A Study on the Interaction Mechanisms between Uraninite and Microbe Leaching Solutions

Uranium (U) bioleaching represents a promising technology for U recovery; yet, the mechanisms of interaction between microorganisms and U minerals remain poorly constrained. In particular, whether microorganisms directly oxidize U minerals has yet to be fully elucidated. In this study, uraninite—the primary industrially relevant U-bearing mineral—was chosen as the research object, and two bioleaching systems of uraninite (Fe-free and Fe-supplemented) were constructed. In the Fe-free system, adsorbed bacteria cells adhered tightly to the uraninite surface via extracellular polymeric substances (EPS). During interaction with the bioleaching solution, uraninite exhibited the formation of corrosion pits, and the U leaching rate was markedly higher than that in the sulfuric acid system, supporting the operation of a direct microbial mechanism during U bioleaching. However, relying solely on this direct mechanism is insufficient to enhance leaching efficiency substantially in the Fe-free system. Limited energy substrates and the relatively high U concentration in the leachate triggered bacterial self-detoxification, promoting the formation of uniform rose-like uramphite ((NH4)(UO2)(PO4)•3H2O) crystals to mitigate uranium and heavy metal toxicity, as well as the accumulation of electron-dense particles mainly composed of Cu, Pb, and Fe. In the Fe-supplemented system, the indirect mechanism contributed approximately 72.22% to U extraction, whereas the direct mechanism accounted for only 20.97%. After 15 h, the aqueous conditions favored jarosite (KFe3(SO4)2(OH)6) formation, prompting massive amounts of Fe(III), K+, and SO42- to precipitate.
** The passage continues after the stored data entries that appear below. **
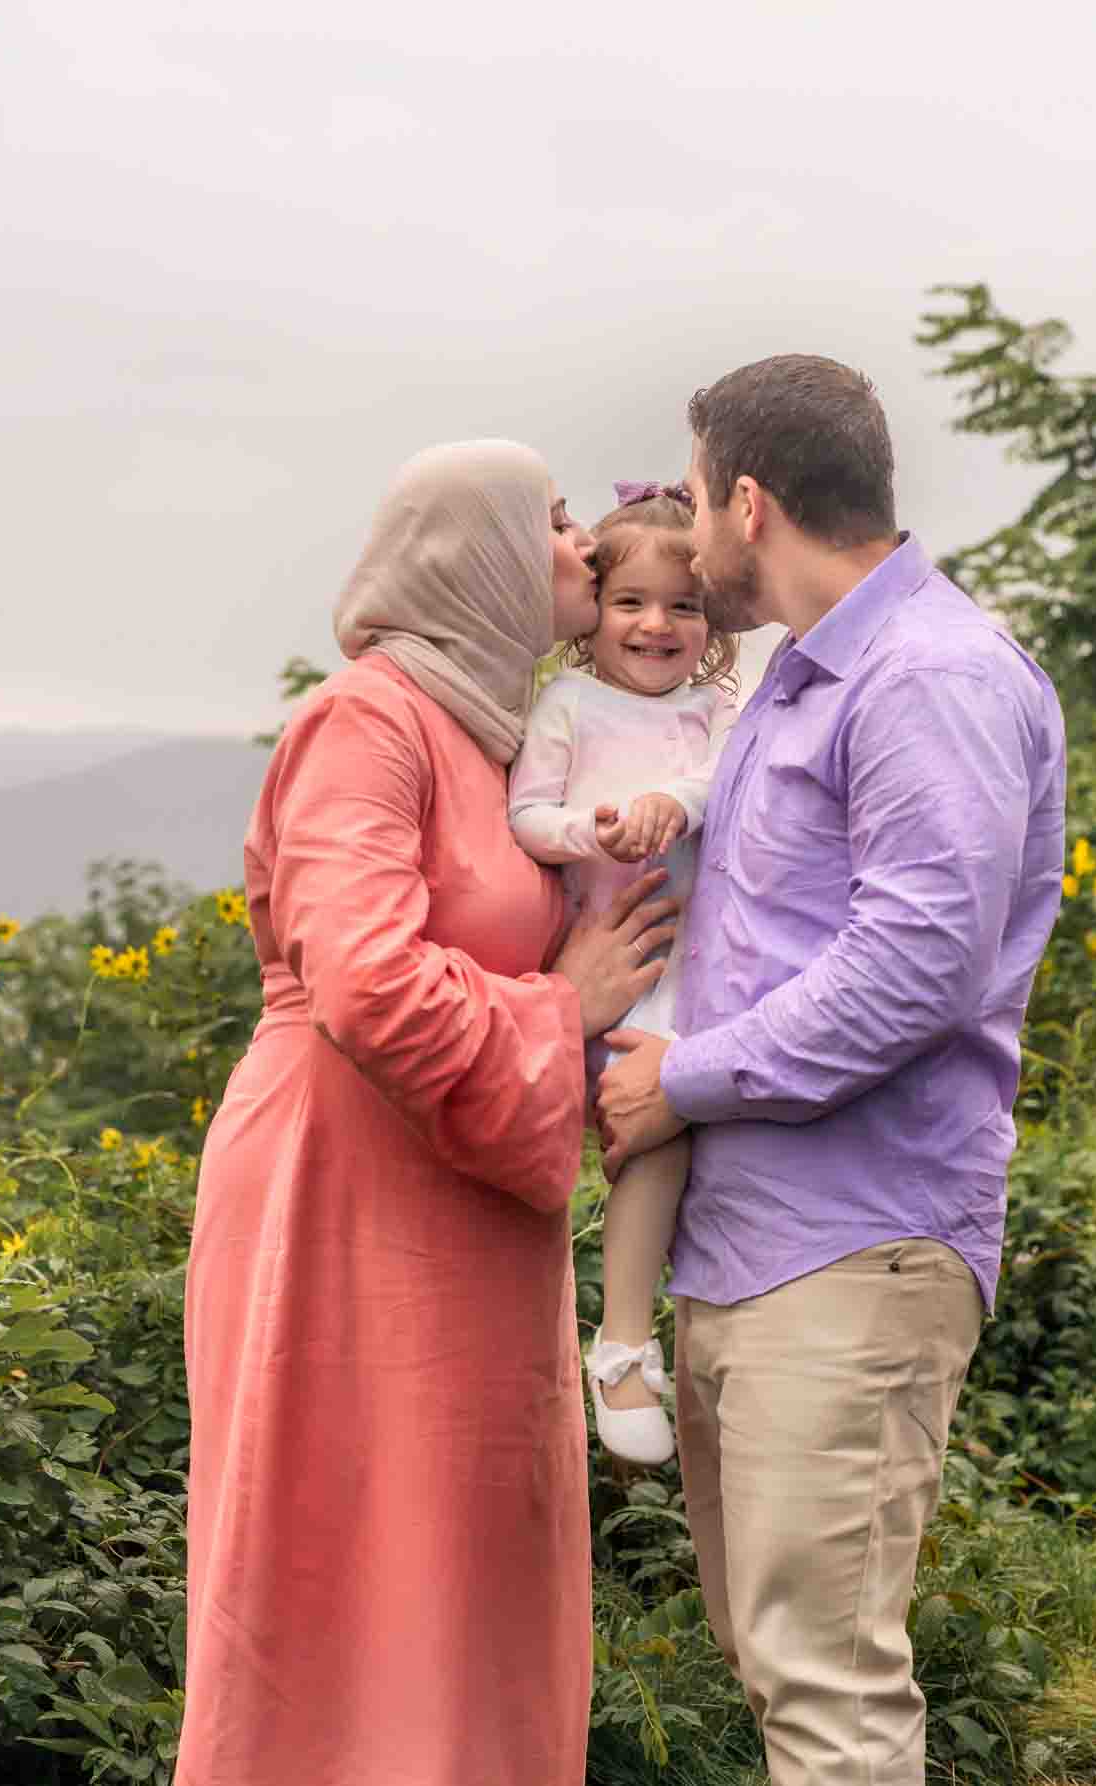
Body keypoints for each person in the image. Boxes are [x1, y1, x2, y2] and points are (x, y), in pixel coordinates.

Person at [595, 355, 1067, 1786]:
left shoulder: (930, 675)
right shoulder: (799, 683)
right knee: (778, 1662)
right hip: (751, 1252)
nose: (689, 537)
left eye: (694, 501)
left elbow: (917, 965)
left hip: (855, 1245)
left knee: (826, 1686)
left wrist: (681, 1079)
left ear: (748, 502)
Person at [180, 439, 680, 1786]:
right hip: (338, 1193)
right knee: (345, 1560)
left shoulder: (494, 735)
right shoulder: (368, 719)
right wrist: (560, 1011)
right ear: (480, 555)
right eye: (557, 521)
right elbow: (362, 981)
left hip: (467, 1197)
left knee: (466, 1566)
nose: (587, 544)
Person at [506, 479, 738, 1465]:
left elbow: (724, 785)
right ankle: (611, 1345)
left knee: (669, 1135)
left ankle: (636, 1338)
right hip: (600, 958)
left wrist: (673, 804)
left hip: (691, 966)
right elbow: (526, 816)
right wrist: (591, 831)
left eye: (683, 606)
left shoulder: (714, 711)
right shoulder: (567, 703)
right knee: (624, 1138)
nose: (657, 625)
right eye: (631, 602)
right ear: (592, 611)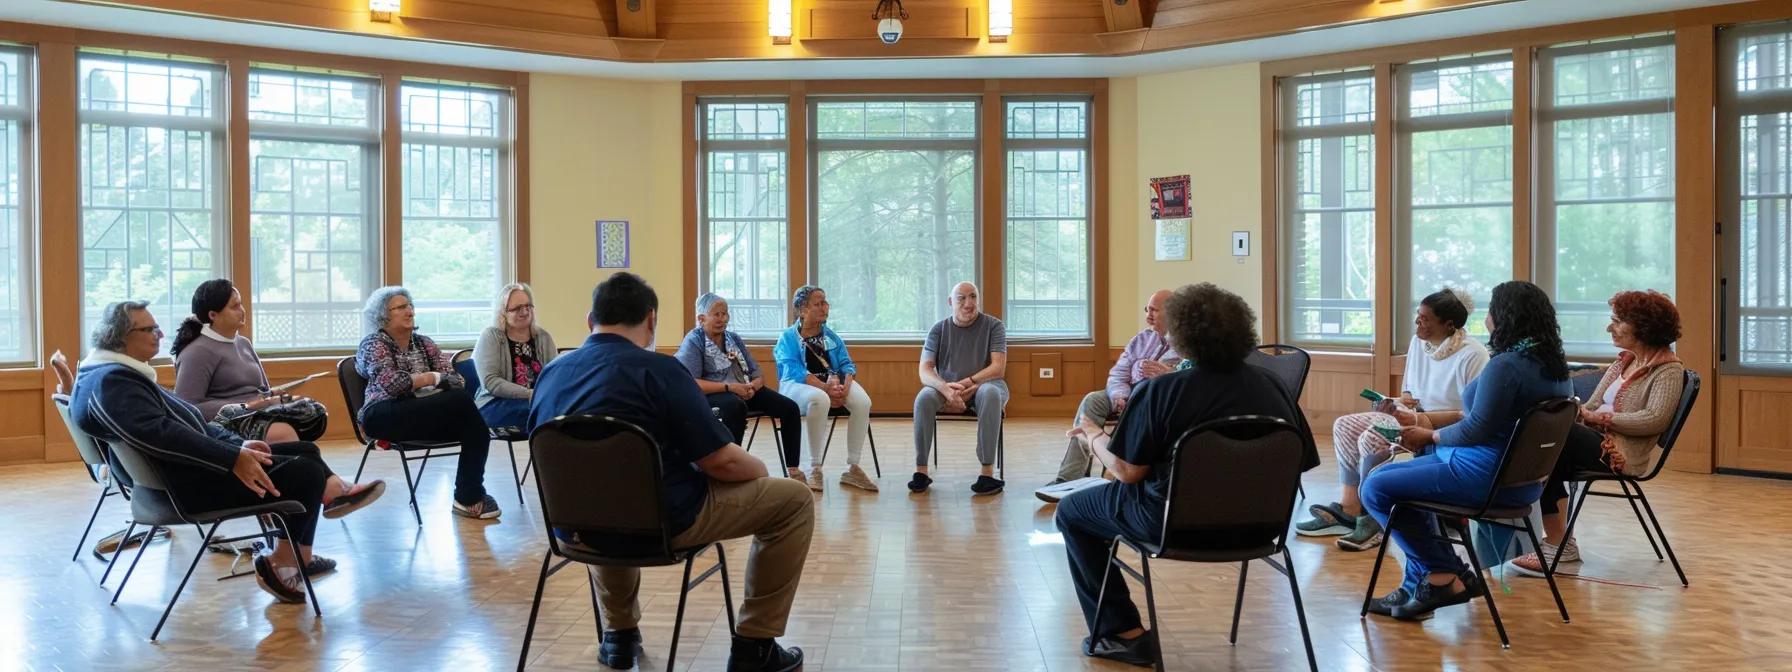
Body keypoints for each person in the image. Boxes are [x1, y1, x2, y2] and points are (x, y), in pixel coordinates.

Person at [530, 272, 812, 672]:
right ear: (650, 320)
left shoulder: (551, 375)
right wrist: (762, 472)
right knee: (794, 501)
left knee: (599, 488)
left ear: (590, 321)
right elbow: (725, 462)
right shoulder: (660, 372)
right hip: (664, 524)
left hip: (575, 528)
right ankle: (755, 647)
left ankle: (618, 635)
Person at [1054, 283, 1314, 667]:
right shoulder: (1273, 387)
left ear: (1181, 334)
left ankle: (1122, 633)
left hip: (1173, 525)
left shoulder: (1163, 390)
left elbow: (1126, 471)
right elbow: (1300, 461)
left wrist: (1094, 437)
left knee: (1073, 513)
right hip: (1262, 529)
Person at [71, 301, 383, 603]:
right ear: (122, 338)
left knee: (302, 450)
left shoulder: (105, 375)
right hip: (183, 490)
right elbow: (163, 436)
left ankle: (328, 501)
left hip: (174, 479)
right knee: (306, 473)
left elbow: (185, 425)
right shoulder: (114, 381)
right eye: (150, 328)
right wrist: (231, 457)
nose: (160, 334)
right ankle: (287, 563)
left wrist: (239, 445)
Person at [1360, 280, 1572, 621]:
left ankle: (1446, 573)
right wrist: (1426, 426)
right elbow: (1481, 418)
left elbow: (1476, 428)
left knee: (1375, 485)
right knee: (1398, 481)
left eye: (1491, 311)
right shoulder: (1554, 367)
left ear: (1504, 317)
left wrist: (1429, 437)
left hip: (1482, 475)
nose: (1486, 318)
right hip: (1524, 482)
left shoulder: (1507, 365)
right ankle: (1423, 583)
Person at [1505, 289, 1686, 577]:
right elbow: (1589, 406)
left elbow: (1654, 420)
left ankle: (1557, 544)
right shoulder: (1623, 361)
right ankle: (1559, 543)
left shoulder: (1668, 370)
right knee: (1547, 442)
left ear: (1643, 325)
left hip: (1623, 455)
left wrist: (1596, 418)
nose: (1609, 327)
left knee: (1548, 442)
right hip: (1595, 441)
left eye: (1617, 320)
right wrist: (1576, 411)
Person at [1296, 288, 1488, 551]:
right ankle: (1350, 507)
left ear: (1449, 324)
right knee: (1344, 426)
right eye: (1417, 316)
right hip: (1411, 416)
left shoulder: (1473, 354)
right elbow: (1410, 391)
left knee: (1371, 436)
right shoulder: (1419, 343)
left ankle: (1373, 519)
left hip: (1442, 425)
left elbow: (1472, 414)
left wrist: (1419, 417)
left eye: (1425, 319)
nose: (1418, 323)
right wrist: (1396, 402)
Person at [355, 286, 500, 520]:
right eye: (401, 307)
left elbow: (457, 380)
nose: (409, 311)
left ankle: (466, 497)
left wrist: (429, 381)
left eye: (410, 305)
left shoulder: (425, 343)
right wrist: (432, 378)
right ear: (383, 315)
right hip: (382, 415)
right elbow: (394, 385)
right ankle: (470, 495)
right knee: (463, 406)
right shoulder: (373, 344)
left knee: (476, 429)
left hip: (421, 413)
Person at [1036, 289, 1180, 503]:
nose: (1148, 315)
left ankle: (1113, 476)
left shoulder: (1185, 344)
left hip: (1153, 403)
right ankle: (1068, 479)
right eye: (1146, 309)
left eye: (1154, 310)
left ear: (1172, 313)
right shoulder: (1140, 339)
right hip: (1126, 394)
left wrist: (1169, 374)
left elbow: (1189, 379)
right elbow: (1118, 374)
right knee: (1092, 400)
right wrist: (1120, 396)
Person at [676, 293, 815, 489]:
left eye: (725, 314)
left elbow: (758, 373)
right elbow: (692, 383)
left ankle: (793, 469)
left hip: (743, 388)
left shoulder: (733, 338)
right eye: (717, 314)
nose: (722, 319)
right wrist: (730, 387)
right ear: (701, 318)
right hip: (714, 394)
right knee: (735, 406)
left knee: (789, 408)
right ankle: (731, 468)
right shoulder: (694, 341)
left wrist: (753, 387)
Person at [171, 279, 330, 445]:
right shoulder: (197, 351)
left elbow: (263, 390)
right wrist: (249, 405)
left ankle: (307, 467)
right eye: (234, 307)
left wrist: (272, 396)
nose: (242, 311)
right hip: (228, 422)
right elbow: (188, 406)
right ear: (213, 315)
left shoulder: (243, 343)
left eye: (241, 304)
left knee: (316, 413)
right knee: (284, 433)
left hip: (258, 412)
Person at [772, 286, 877, 492]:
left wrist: (845, 387)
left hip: (832, 384)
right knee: (820, 399)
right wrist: (826, 388)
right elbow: (793, 370)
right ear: (802, 310)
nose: (824, 307)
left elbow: (847, 365)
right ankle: (814, 467)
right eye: (818, 304)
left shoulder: (831, 336)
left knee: (863, 402)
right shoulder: (788, 337)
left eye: (825, 303)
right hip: (796, 386)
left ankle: (853, 467)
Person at [910, 282, 1009, 496]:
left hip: (986, 385)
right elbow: (925, 371)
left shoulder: (994, 326)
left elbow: (998, 368)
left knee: (991, 394)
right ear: (950, 302)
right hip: (948, 386)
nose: (968, 303)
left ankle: (987, 474)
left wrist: (968, 383)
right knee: (923, 398)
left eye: (973, 297)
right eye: (961, 298)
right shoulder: (938, 329)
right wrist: (946, 390)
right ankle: (921, 471)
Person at [473, 282, 558, 430]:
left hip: (537, 401)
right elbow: (491, 382)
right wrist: (529, 394)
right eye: (517, 308)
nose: (525, 312)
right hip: (495, 403)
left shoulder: (543, 337)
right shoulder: (490, 336)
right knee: (540, 413)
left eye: (528, 306)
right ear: (503, 312)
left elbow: (555, 375)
Associated acid generation decreased pH sharply before stabilization, highlighting that precise pH control, favoring microbial growth while inhibiting jarosite formation, is key to optimizing U bioleaching efficiency. The findings provide a theoretical basis for the artificial regulation of microbial U-leaching processes and have significant implications for advancing technological development efficiently to develop U resources. Keywords: U bioleaching, biohydrogeochemistry, mineral-solution interface reaction, direct mechanism, indirect mechanism.